In some embodiments, said matching comprises transformations of the object model instances 105 a-c that take into account said predetermined information regarding how the imaged object instances 103 a-c relate to each other in the image 101. Further, in some of these embodiments, said predetermined information that is taken into account by said transformations comprises that the imaged object instances 103 a-c have the same one or more dimensions in the image 101 and/or have the same rotation in the image 101 and/or have a predefined rotation in the image 101 in relation to one or more closest neighboring imaged object instances in the image 101 and/or have the same shape in the image 101.
Examples relating to these embodiments were discussed above in relation to equations Eq. 2-8, particularly Eq. 7.
In some embodiments, said matching comprises minimizing a total cost or maximizing a total score. Said total cost or total score comprising a first cost or score, provided by a first function, regarding distance between predefined object model features and corresponding object features identified in the image to be closest to said predefined object model features of respective object model instance 105 a;b;c. Said total cost or total score further comprises one or more second costs or scores, provided by one or more second functions, regarding deviation from how the imaged object instances 103 a-c spatially relate to each other in the image 101 according to said predetermined information. Note that since the matching starts from hypothetical transforms of the object model instances in the image, there will be some closest object features that the matching can start from. Examples relating to these embodiments were discussed above in relation to equations Eq. 2-8.
The following further describes principles behind matching in these embodiments, although the principles as such need to be no different from prior art matching based on cost or score optimization, such as score minimization. The difference lies in additional score(s) or cost(s), for example through such additional, second, cost function(s) discussed above. For respective object instance 105 a-c starting from its hypothetical transform, e.g. hypothetical location, rotation and size, the object model instance is during the matching, according to the matching algorithm, transformed, for example be slightly translated and/or rotated and/or scaled and/or shape transformed, and a new cost (or score) may be computed for respective transform and thus change, that is, the matching is an iterative process. A decision regarding what and/or degree of what to be changed in each iteration is according to the matching algorithm used and may for example be based on the first function and cost(s) resulting from a transform in a preceding iteration. Said transform and change may depend on if the preceding iteration resulted in a lower or higher cost than before. This procedure as such, i.e. using a cost function and transforming an object model to improve matching, is no different than how it is done conventionally and the matching algorithm can thus be based on known such algorithm based on a (first) cost function. The difference is thus about making the total cost, that the matching algorithm considers, to now also include cost contribution from the second cost function that uses said predetermined information.

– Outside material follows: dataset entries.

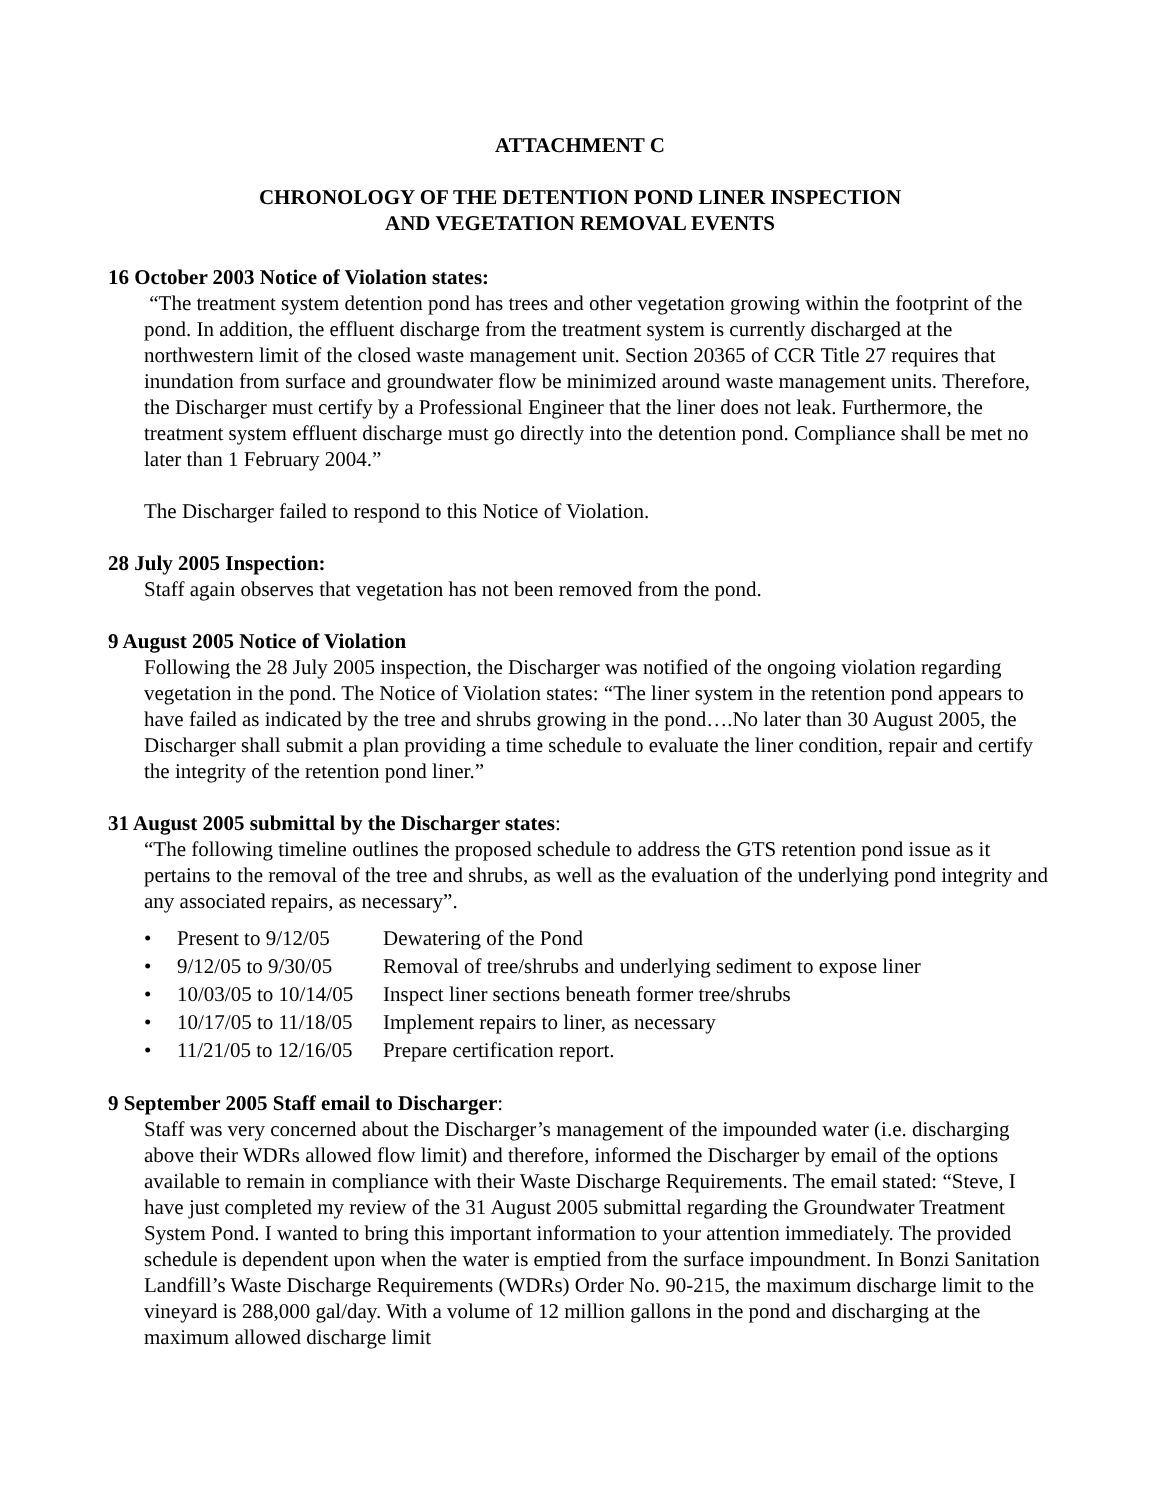ATTACHMENT C
CHRONOLOGY OF THE DETENTION POND LINER INSPECTION
AND VEGETATION REMOVAL EVENTS
16 October 2003 Notice of Violation states:
“The treatment system detention pond has trees and other vegetation growing within the footprint of the pond. In addition, the effluent discharge from the treatment system is currently discharged at the northwestern limit of the closed waste management unit. Section 20365 of CCR Title 27 requires that inundation from surface and groundwater flow be minimized around waste management units. Therefore, the Discharger must certify by a Professional Engineer that the liner does not leak. Furthermore, the treatment system effluent discharge must go directly into the detention pond. Compliance shall be met no later than 1 February 2004.”
The Discharger failed to respond to this Notice of Violation.
28 July 2005 Inspection:
Staff again observes that vegetation has not been removed from the pond.
9 August 2005 Notice of Violation
Following the 28 July 2005 inspection, the Discharger was notified of the ongoing violation regarding vegetation in the pond. The Notice of Violation states: “The liner system in the retention pond appears to have failed as indicated by the tree and shrubs growing in the pond….No later than 30 August 2005, the Discharger shall submit a plan providing a time schedule to evaluate the liner condition, repair and certify the integrity of the retention pond liner.”
31 August 2005 submittal by the Discharger states:
“The following timeline outlines the proposed schedule to address the GTS retention pond issue as it pertains to the removal of the tree and shrubs, as well as the evaluation of the underlying pond integrity and any associated repairs, as necessary”.
• Present to 9/12/05 Dewatering of the Pond
• 9/12/05 to 9/30/05 Removal of tree/shrubs and underlying sediment to expose liner
• 10/03/05 to 10/14/05 Inspect liner sections beneath former tree/shrubs
• 10/17/05 to 11/18/05 Implement repairs to liner, as necessary
• 11/21/05 to 12/16/05 Prepare certification report.
9 September 2005 Staff email to Discharger:
Staff was very concerned about the Discharger’s management of the impounded water (i.e. discharging above their WDRs allowed flow limit) and therefore, informed the Discharger by email of the options available to remain in compliance with their Waste Discharge Requirements. The email stated: “Steve, I have just completed my review of the 31 August 2005 submittal regarding the Groundwater Treatment System Pond. I wanted to bring this important information to your attention immediately. The provided schedule is dependent upon when the water is emptied from the surface impoundment. In Bonzi Sanitation Landfill’s Waste Discharge Requirements (WDRs) Order No. 90-215, the maximum discharge limit to the vineyard is 288,000 gal/day. With a volume of 12 million gallons in the pond and discharging at the maximum allowed discharge limit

Example: If the predetermined information for example stipulates that all object instances should have the same rotation and all object model instances are at their hypothetical transforms, including same rotation, when the further matching starts, rotating a single object model instance, or rotating object model instances differently, in attempt to accomplish a better match by reducing distance and thereby reducing cost according to the first function, means a deviation and therefore adding of a cost according to the second function. The cost according to the second function may be small for small deviations from “same rotation”, but should be large for larger deviations if such are in principle impossible or very unlikely. Note that if the predetermined information only states that all object instances shall have the same relative rotation during the matching of the object model to the object instances, they can all be rotated with the same amount without that this would result in any increased cost according to the second function.
Distance may be as exemplified above, such as distance between the transformed object model points and closest corresponding points in the image, or between edges of the object model and edges found in the image. Yet another example is when the object model is formed from line segments, e.g. mathematically described, where the line segments may correspond to object edges. This may be the case for relatively simple objects, such as boxes In case of a line segment object model, the distance may be an orthogonal distance to such line segment. In that case, respective distance may be from respective feature point in the image, e.g. corresponding to an edge, to one or more such line segments. For example to the line segment with the shortest orthogonal distance, i.e., to the closest line segment, or it may be used distances to all line segments within a certain, typically a predefined or predetermined, locality to respective feature point in the image.
The matching may correspond to a finer matching step as discussed above. Hence, in some embodiments, said matching is a second matching step and said hypothetical transforms of the object model instances 105 a-c, that the second matching step starts from, are result from a preceding, first, matching step that has been performed and resulted in said hypothetical transforms.
The first matching step may use said obtained predetermined information. In that case, different and/or same, that is, fully, partly or non-overlapping, parts of the obtained predetermined information may be used in the first and second matching steps. For example the first matching step may use a part of the predetermined information that the imaged object instances 103 a-c are of the same size, the second matching step may also use this part of the information and/or that the imaged object instances 103 a-c have no gap between them.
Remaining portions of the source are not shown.